WORK TASK 1: Rewrite the paragraph of the Sea and Spar Between passage that begins "Figure 9 documents my acceptance" as a short bulleted list that keeps its main facts.
WORK TASK 2: Return the stretch of the Sea and Spar Between passage from "Figure 9 documents" through "view at www.natmoore.co.nz.", copied word for word.
WORK TASK 3: Summarize the Sea and Spar Between passage in two sentences.

DOCUMENT TEXT:
----------------------------------------
Figure 9 documents my acceptance of this invitation. I took the critical literature on Sea and Spar Between (some 20,000 words) and collated it into a text document. Then I wrote a Python script that tallied the document’s most frequent words (excluding stop words). I took the most frequent words and inserted them into the various arrays within Sea and Spar Between’s source code. I have hosted the resulting meta-critical fragments on a website that you can view at www.natmoore.co.nz.
----------------------------------------
INFORMATION:

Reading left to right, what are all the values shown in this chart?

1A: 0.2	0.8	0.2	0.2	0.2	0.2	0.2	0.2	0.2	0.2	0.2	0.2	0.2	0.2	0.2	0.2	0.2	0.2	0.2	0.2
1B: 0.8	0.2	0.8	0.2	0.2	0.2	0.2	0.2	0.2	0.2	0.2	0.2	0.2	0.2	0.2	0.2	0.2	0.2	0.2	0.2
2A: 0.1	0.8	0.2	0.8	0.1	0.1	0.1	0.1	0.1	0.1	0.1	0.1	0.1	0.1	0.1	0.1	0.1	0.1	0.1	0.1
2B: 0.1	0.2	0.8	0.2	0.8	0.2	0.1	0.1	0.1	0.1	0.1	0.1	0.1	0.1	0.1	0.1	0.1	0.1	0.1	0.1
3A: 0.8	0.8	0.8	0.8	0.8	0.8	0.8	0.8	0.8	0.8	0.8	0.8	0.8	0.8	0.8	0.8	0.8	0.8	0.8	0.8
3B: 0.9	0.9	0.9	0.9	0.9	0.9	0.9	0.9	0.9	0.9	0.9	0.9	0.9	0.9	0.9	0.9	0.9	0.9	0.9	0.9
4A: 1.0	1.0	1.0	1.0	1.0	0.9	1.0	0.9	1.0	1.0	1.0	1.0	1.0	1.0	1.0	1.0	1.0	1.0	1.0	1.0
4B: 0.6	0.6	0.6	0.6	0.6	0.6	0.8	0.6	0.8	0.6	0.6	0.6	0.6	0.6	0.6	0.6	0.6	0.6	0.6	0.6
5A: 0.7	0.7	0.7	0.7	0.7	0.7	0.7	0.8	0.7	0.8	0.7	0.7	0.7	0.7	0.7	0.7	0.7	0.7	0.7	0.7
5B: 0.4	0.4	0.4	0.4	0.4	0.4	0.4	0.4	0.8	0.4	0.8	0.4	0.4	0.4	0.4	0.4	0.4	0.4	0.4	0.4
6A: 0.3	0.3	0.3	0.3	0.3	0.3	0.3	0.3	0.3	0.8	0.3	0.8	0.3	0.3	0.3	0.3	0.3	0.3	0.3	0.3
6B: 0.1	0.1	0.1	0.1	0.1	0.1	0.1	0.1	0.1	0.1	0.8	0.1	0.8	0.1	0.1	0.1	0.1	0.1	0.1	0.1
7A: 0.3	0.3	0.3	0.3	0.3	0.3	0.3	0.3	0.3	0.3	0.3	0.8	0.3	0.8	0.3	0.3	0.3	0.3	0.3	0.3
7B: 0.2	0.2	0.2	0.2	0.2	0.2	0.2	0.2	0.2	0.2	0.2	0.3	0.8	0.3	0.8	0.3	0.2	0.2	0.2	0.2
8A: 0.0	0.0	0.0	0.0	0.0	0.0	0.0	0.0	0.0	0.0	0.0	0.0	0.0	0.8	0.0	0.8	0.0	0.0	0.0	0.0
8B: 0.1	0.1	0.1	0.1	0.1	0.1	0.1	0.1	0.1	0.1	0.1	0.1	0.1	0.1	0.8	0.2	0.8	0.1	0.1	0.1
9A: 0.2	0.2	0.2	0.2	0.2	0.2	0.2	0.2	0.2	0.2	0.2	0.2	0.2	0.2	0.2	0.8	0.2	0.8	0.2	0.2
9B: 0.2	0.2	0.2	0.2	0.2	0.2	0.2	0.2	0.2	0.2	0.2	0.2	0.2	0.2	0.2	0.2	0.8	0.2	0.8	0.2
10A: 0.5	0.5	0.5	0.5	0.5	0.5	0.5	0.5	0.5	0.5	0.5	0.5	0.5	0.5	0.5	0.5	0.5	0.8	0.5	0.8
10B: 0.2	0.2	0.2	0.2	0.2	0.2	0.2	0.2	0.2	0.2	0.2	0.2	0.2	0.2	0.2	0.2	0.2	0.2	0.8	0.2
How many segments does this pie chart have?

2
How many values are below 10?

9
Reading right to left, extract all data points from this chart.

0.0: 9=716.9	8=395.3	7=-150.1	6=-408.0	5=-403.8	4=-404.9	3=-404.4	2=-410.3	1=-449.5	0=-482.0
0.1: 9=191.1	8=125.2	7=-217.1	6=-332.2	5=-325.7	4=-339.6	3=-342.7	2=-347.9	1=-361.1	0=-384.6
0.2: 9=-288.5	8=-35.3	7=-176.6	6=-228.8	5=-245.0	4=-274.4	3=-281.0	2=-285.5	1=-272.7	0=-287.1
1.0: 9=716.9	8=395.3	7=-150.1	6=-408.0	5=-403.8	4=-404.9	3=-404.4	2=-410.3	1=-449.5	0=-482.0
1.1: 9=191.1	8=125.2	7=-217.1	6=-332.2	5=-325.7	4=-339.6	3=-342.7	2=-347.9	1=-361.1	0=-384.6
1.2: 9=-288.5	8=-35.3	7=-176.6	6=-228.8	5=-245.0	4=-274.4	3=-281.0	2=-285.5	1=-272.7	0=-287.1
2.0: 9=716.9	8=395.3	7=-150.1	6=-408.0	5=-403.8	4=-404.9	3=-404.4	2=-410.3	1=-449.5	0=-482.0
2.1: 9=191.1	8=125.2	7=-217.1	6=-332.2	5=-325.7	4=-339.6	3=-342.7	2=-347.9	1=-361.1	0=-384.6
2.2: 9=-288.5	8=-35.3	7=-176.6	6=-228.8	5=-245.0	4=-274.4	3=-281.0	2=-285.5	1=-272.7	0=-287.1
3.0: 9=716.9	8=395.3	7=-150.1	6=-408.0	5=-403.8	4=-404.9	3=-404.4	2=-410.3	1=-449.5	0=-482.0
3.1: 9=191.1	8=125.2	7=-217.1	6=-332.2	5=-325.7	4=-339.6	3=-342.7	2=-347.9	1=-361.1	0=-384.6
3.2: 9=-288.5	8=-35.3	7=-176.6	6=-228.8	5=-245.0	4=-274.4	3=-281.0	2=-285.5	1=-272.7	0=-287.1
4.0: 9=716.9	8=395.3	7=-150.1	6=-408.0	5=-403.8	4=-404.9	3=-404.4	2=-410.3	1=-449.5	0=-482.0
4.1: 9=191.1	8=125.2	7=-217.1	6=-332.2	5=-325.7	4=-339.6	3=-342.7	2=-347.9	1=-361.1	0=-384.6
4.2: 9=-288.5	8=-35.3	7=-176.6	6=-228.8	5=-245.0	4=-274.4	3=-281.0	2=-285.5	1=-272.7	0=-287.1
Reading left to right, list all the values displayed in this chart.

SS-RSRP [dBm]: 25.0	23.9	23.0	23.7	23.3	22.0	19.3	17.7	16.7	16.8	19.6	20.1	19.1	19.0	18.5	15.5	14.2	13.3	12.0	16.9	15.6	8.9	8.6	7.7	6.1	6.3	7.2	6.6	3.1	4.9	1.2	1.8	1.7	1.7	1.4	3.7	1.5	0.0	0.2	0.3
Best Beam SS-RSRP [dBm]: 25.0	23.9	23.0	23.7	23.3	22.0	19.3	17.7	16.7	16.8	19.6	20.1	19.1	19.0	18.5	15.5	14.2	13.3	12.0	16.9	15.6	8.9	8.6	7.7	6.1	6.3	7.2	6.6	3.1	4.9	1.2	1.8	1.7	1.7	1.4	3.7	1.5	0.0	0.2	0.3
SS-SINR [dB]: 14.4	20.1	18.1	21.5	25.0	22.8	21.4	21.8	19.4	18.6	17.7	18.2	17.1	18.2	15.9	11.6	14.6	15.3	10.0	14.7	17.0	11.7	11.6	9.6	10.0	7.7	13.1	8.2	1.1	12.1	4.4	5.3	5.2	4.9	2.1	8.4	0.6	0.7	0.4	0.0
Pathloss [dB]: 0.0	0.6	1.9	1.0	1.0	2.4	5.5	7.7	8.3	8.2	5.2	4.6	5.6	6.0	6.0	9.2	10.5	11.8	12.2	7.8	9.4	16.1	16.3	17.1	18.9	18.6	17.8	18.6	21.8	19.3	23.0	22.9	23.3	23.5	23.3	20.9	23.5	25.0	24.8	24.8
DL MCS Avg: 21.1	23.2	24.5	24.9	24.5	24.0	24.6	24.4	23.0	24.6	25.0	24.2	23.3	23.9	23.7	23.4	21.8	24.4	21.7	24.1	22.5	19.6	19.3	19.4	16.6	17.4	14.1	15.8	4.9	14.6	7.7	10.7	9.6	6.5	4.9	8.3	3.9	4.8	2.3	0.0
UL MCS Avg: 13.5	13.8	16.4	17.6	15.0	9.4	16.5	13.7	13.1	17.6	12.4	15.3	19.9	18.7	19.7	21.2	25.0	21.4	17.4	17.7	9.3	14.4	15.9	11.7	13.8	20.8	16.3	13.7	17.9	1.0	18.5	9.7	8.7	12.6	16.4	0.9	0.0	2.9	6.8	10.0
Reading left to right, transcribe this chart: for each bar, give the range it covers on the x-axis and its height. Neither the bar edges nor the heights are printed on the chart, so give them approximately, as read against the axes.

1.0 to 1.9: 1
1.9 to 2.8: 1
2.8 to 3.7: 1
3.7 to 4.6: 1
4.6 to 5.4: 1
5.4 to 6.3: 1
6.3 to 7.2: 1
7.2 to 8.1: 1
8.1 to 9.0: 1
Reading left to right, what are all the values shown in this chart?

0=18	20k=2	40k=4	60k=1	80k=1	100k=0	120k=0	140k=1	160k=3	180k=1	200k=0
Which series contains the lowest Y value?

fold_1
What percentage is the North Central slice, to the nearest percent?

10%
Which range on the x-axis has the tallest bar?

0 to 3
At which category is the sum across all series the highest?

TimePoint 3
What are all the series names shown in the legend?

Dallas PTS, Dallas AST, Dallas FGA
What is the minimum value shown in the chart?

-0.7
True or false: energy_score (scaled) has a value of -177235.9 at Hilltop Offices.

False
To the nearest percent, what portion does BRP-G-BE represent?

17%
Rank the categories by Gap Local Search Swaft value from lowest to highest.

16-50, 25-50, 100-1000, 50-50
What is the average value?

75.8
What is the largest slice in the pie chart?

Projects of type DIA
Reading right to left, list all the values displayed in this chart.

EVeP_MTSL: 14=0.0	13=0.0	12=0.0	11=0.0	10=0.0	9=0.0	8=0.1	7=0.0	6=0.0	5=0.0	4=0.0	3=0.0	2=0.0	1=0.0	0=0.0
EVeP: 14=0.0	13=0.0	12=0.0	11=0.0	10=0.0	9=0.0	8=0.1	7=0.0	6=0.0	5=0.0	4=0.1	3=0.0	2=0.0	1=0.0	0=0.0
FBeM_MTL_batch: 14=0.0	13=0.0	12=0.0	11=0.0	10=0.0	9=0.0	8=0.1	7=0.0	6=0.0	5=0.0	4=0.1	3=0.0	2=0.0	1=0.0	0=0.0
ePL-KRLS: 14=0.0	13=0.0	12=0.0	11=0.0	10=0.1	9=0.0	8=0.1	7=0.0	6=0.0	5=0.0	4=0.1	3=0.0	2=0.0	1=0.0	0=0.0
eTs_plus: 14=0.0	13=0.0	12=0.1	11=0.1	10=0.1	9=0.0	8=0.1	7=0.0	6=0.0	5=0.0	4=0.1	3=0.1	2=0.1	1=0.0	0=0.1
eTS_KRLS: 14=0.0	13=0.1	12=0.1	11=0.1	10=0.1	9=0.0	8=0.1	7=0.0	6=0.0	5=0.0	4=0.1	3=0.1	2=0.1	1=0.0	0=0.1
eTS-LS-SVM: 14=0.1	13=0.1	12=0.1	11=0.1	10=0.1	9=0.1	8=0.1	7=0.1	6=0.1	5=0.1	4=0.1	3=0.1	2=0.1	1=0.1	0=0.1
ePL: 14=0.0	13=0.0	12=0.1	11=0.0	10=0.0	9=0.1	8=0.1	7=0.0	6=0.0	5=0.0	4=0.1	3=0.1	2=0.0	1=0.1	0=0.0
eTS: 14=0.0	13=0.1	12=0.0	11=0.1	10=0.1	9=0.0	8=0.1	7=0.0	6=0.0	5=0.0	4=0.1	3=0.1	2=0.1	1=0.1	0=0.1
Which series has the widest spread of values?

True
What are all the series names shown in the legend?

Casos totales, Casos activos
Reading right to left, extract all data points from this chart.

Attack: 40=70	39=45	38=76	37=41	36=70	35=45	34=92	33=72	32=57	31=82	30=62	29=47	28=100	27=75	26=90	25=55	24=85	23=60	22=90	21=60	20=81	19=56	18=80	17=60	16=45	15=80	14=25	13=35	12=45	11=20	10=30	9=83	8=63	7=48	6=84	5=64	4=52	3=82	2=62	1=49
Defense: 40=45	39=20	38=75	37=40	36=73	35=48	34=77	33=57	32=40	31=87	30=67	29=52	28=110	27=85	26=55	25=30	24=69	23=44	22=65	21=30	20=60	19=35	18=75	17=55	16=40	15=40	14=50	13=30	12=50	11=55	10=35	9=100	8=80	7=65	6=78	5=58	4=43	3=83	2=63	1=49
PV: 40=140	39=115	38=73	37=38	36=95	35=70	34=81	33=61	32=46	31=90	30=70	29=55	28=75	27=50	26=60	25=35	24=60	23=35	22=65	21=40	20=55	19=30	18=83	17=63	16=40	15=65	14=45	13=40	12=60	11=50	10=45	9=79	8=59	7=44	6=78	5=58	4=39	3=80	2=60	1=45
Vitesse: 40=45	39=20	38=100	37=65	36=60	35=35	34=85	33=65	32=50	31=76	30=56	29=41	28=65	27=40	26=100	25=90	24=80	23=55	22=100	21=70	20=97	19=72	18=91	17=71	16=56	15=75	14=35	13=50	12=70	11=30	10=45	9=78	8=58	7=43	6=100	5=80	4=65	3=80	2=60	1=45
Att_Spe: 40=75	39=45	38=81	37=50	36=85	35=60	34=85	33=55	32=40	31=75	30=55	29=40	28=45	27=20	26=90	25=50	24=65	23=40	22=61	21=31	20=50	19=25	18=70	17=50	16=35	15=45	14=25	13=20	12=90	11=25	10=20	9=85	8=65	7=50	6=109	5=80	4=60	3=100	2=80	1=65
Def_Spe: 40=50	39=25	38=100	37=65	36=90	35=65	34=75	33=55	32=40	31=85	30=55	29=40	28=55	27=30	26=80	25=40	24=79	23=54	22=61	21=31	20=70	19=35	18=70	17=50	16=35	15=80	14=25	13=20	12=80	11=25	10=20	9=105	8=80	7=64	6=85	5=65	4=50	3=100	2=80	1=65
----------------------------------------
PROBLEM SOLUTION 1:
- I collated the critical literature on Sea and Spar Between, about 20,000 words, into one text document.
- A Python script I wrote counted the document's most frequent words, excluding stop words.
- I inserted those most frequent words into the arrays in Sea and Spar Between's source code.
- The resulting meta-critical fragments are hosted on a website at www.natmoore.co.nz.

PROBLEM SOLUTION 2:
Figure 9 documents my acceptance of this invitation. I took the critical literature on Sea and Spar Between (some 20,000 words) and collated it into a text document. Then I wrote a Python script that tallied the document’s most frequent words (excluding stop words). I took the most frequent words and inserted them into the various arrays within Sea and Spar Between’s source code. I have hosted the resulting meta-critical fragments on a website that you can view at www.natmoore.co.nz.

PROBLEM SOLUTION 3: The critical literature on Sea and Spar Between, about 20,000 words, was collated into a text document, and a Python script tallied its most frequent words, excluding stop words. Those words were inserted into the arrays in Sea and Spar Between's source code, and the resulting meta-critical fragments are hosted at www.natmoore.co.nz.